Big data, biologia e genomica scoprono come ottenere un nuovo farmaco da uno vecchio: un algoritmo sviluppato dal centro Cosbi dell’Università di Trento ha analizzato le proprietà molecolari di un vecchio farmaco usato contro alcuni tumori e ha visto che funziona anche contro la sindrome metabolica.
La ricerca, pubblicata sulla rivista Nature Communications, evidenzia come l’approccio possa dare una grossa spinta al “riposizionamento”, nuova frontiera della ricerca farmacologica che ricava “nuovi” farmaci da quelli vecchi e già in uso per altre malattie.
«E’ un approccio già sperimentato in passato, divenuto realtà grazie alle nuove tecnologie che permettono un’analisi vasta, sistematica e veloce e che diventerà sempre più potente grazie ai massicci dati sul genoma umano» ha detto Enrico Domenici, presidente del Cosbi (Fondazione The Microsoft Research – University of Trento Centre for Computational and Systems Biology).
I ricercatori lo hanno testato per cercare nuove terapie per curare la sindrome metabolica, una condizione ad elevato rischio cardiovascolare caratterizzata dalla presenza di sovrappeso e diabete.
«Analizzando i dati di studi genetici precedenti condotti su centinaia di miglia di persone – ha spiegato Domenici – abbiamo individuato i geni mutati responsabili delle alterazioni nella sindrome metabolica». A questo punto i ricercatori hanno cercato nelle banche dati farmaceutiche le molecole già registrate in grado di interagire con questi geni.

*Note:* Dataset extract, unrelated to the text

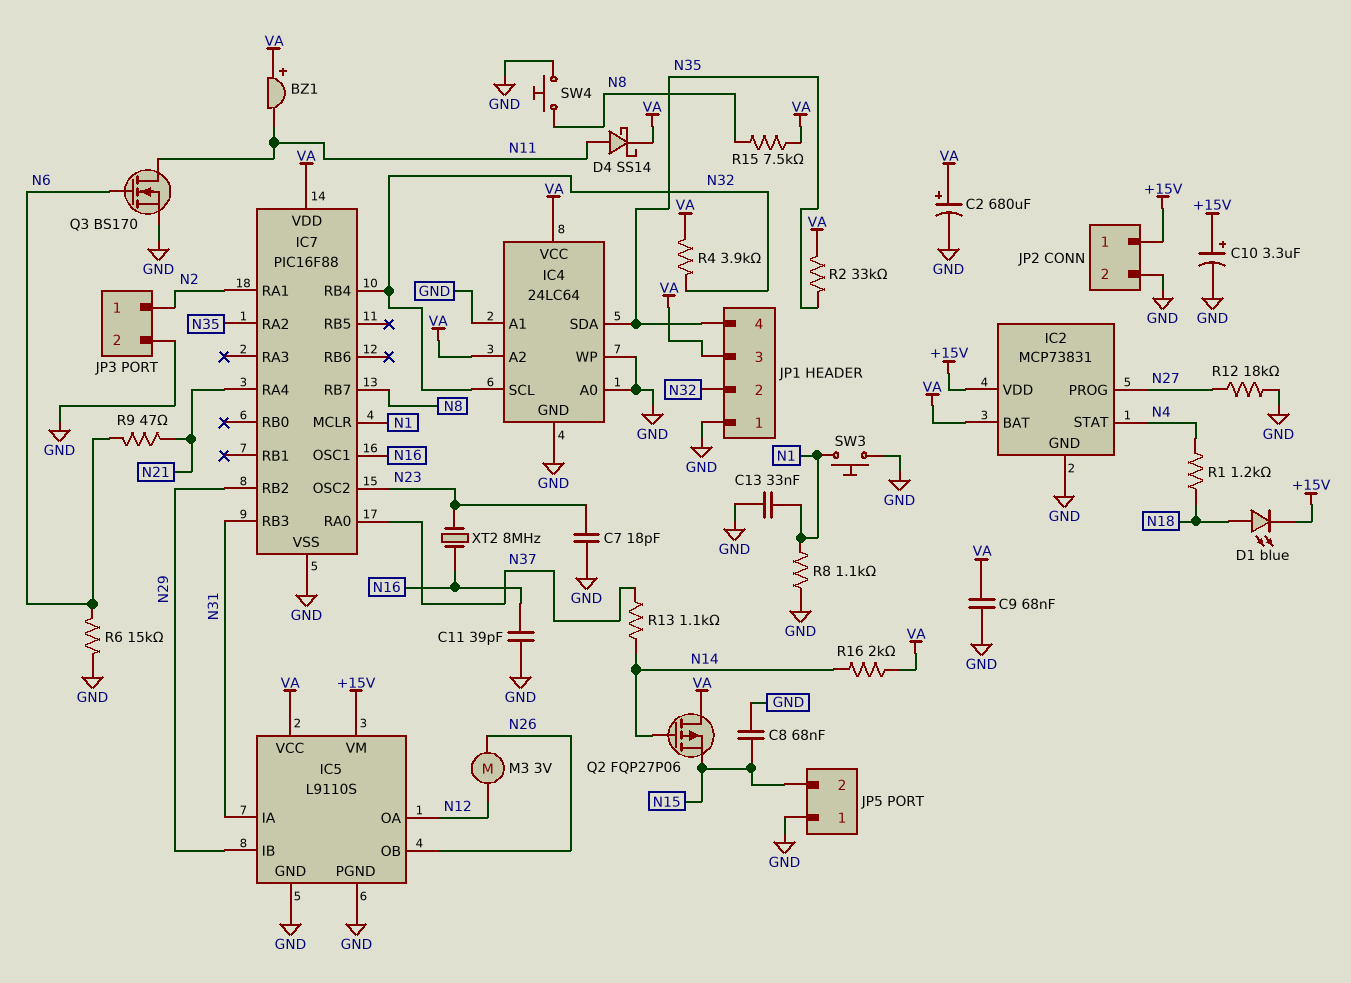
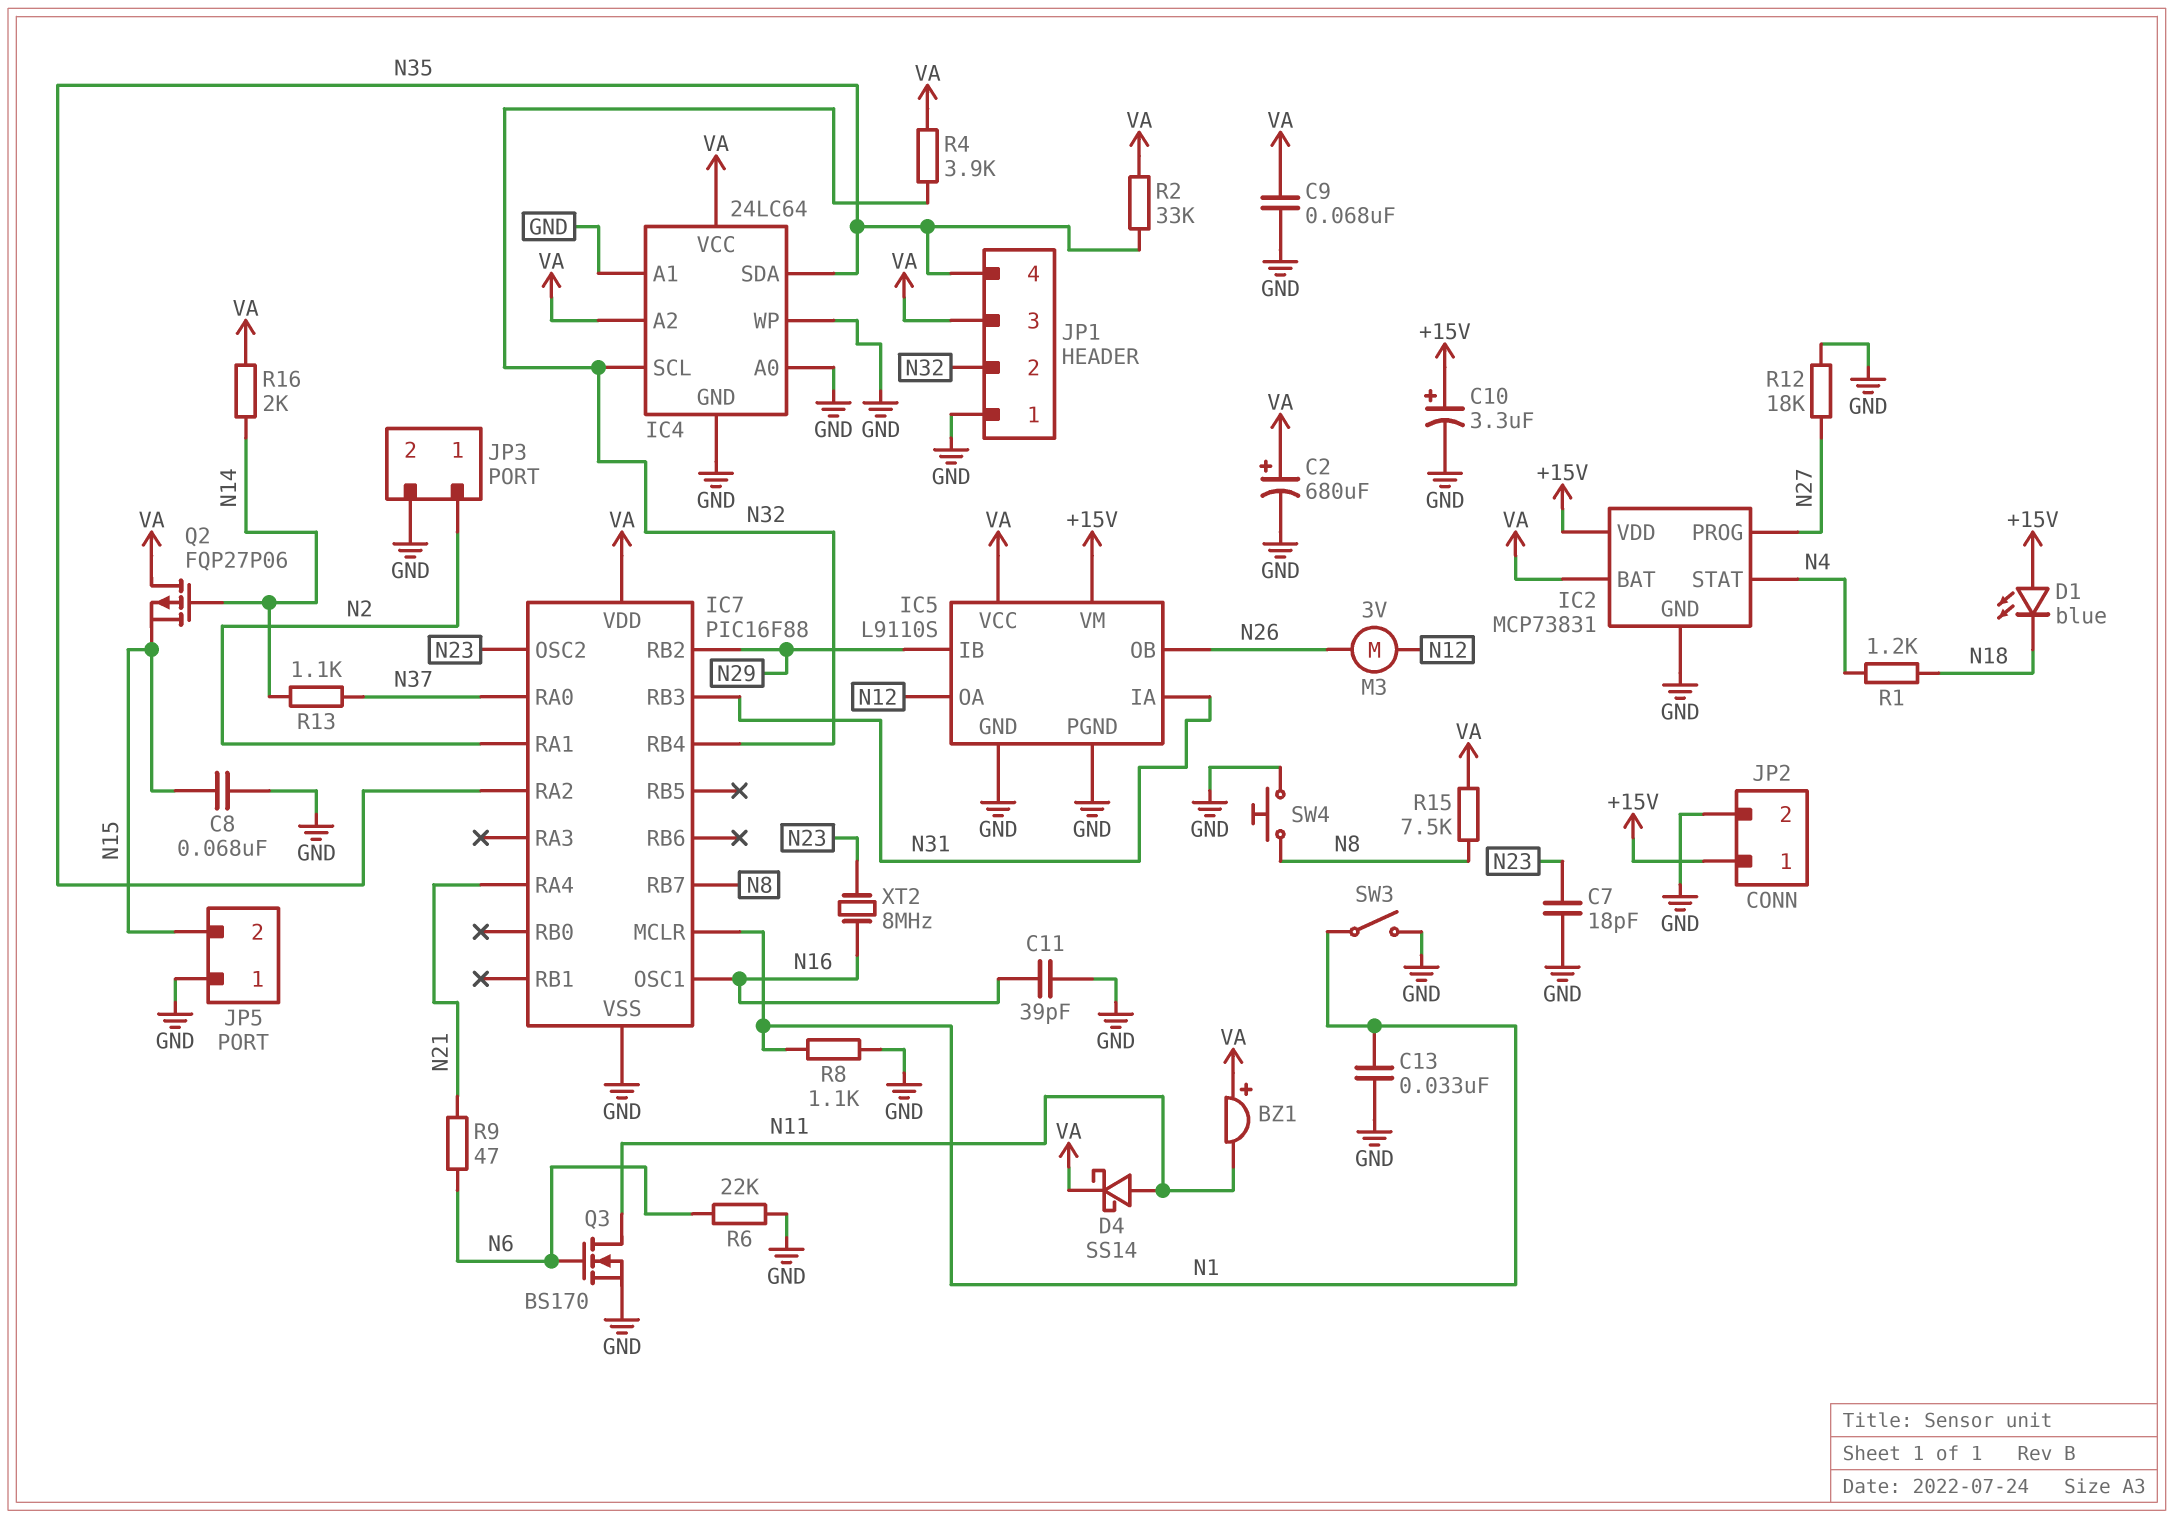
D1: LED blue (A N18, K +15V) -> LED blue (A +15V, K N18)
R6: 15k (GND, N6) -> 22k (GND, N6)
SW3: button (GND, N1) -> switch (GND, N1)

Infine, hanno cercato quale era il farmaco che interagiva con la maggiore quantità di geni coinvolti nella malattia e tra 1.000 farmaci analizzati il più efficace si è rivelato l’Ibrutinib, usato in origine per trattare alcuni linfomi e leucemie.
Il risultato è stato poi verificato al Dipartimento Cibio dell’Università di Trento, specializzato in biologia e genomica, su larve di zebrafish, osservando come il farmaco sia riuscito «a contrastare l’infiammazione che accompagna l’accumulo di lipidi – ha spiegato la responsabile dell’unità di ricerca del Dipartimento, Maria Caterina Mione -. I dati sono preliminari, perché sarebbero necessari studi più approfonditi e, in ultimo, test clinici approfonditi, ma evidenziano come il metodo possa dare una grossa spinta agli approcci di “drug repurposing”. Questi metodi permettono di accorciare i tempi per i pazienti perché testare l’efficacia di un farmaco già in commercio permette di saltare passaggi lunghi e impegnativi che sono necessari prima di immettere un nuovo prodotto sul mercato, dato che la tolleranza e la sicurezza sono già garantiti a monte».